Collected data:
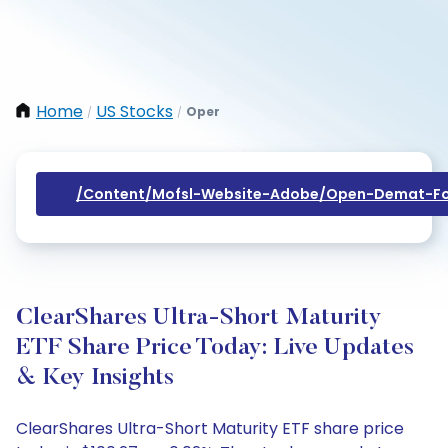
Home
US Stocks
Oper
/
/
/content/mofsl-Website-Adobe/open-Demat-Fo
ClearShares Ultra-Short Maturity
ETF Share Price Today: Live Updates
& Key Insights
ClearShares Ultra-Short Maturity ETF share price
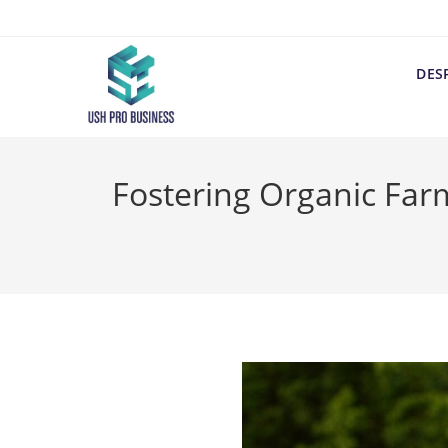
DES
Fostering Organic Far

▶ [Assigned task]
Can you give every line of the data above as a Markdown table with the columns Row and Text, skipping blank lines and leaving the pictures out?

▶ [Response]
| Row | Text |
|---|---|
| 1 | Home |
| 2 | US Stocks |
| 3 | Oper |
| 4 | / |
| 5 | / |
| 6 | /content/mofsl-Website-Adobe/open-Demat-Fo |
| 7 | ClearShares Ultra-Short Maturity |
| 8 | ETF Share Price Today: Live Updates |
| 9 | & Key Insights |
| 10 | ClearShares Ultra-Short Maturity ETF share price |
| 11 | DES |
| 12 | Fostering Organic Far |